This research project, which has been funded by the Swiss National Science Foundation at Bern University of the Arts, investigates the objects, events, scores, and ephemera that emerged in the spirit of Fluxus in the 1960s–70s in Switzerland, Europe, the UK, and the USA. Inherently fluctuating by definition, Fluxus rejects any stable, material form. Considering the transitory aspects of Fluxus forms not destined for preservation, and looking through a multidisciplinary lens of conservation, art history, performance studies, heritage studies and museology, our project will advance novel strategies for activating Fluxus through the reconstruction, adaptation and artistic reinterpretation of Fluxus forms.

AIMS AND MEANS

The project has three principal aims : (I) Using examples of collections and individual artworks held in Switzerland and abroad, the project reviews, catalogues, evaluates and systematises the current strategies for exhibiting, conserving and documenting Fluxus. (II) By means of a theoretical investigation of the notions of authenticity, changeability and intentionality and the role they play in the continuing life of Fluxus intermedia, (III) the project advances new strategies for activating Fluxus works through (a) the reconstruction, (b) the adaptation and (c) the artistic reinterpretation of Fluxus forms.

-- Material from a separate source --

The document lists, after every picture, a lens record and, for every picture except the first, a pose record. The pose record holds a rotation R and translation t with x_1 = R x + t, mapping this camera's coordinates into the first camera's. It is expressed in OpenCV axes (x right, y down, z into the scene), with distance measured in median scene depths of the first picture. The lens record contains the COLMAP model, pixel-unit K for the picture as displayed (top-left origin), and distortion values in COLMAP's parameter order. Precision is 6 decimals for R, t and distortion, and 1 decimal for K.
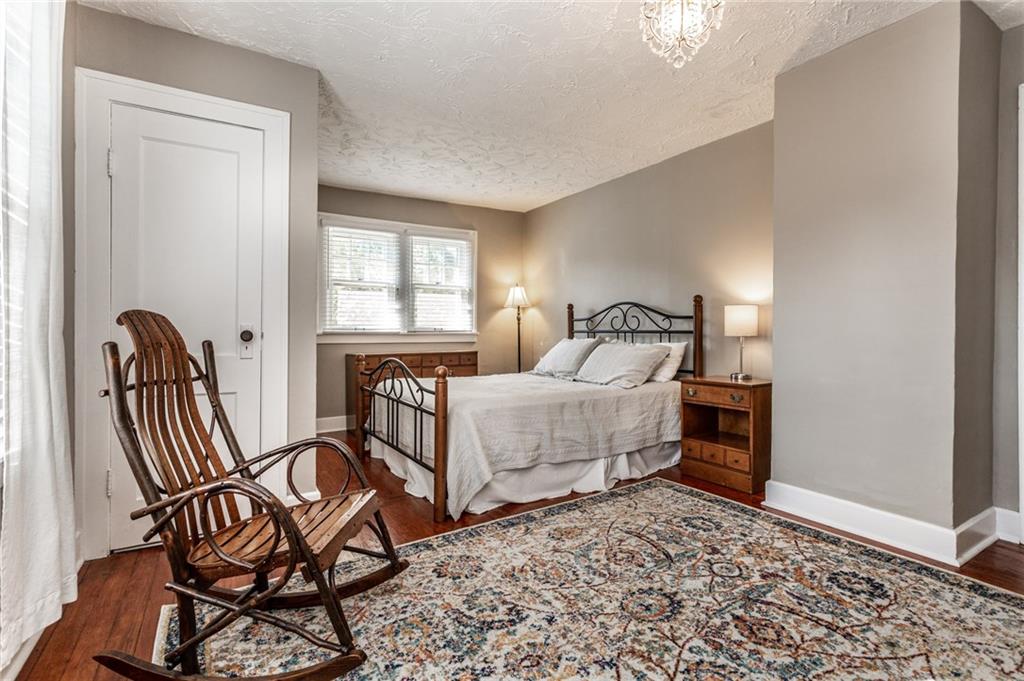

Fluxus cc V TRE Fluxus, Fluxus newspaper, March 1964

IN DETAIL

Activating Fluxus centers on the lives and afterlives of Fluxus objects, events, and ephemera created in the 1960s–70s in Switzerland, Europe, the UK, and the US. Fluxus transformed creative practice for good, not least by questioning the dominant preconception of the artwork as something that endures unchanged. Inherently fluctuating by definition, the creative outputs of Fluxus reject any stable, material form. While many histories of the post-war avant-garde focus on the implications of nascent conceptualism and performativity for other artistic genres, the proposed project considers the fundamentally transitory aspects of Fluxus forms not destined for preservation. By seeking new ways to engage with the legacy of Fluxus through the lens of conservation, art history, performance studies, heritage studies and museology, this project examines the possibility of activating Fluxus, challenged as it is by its paradoxical coexistence of ephemerality and materiality, with implications for how we conceive of changeable artworks that emerged after the 1960s.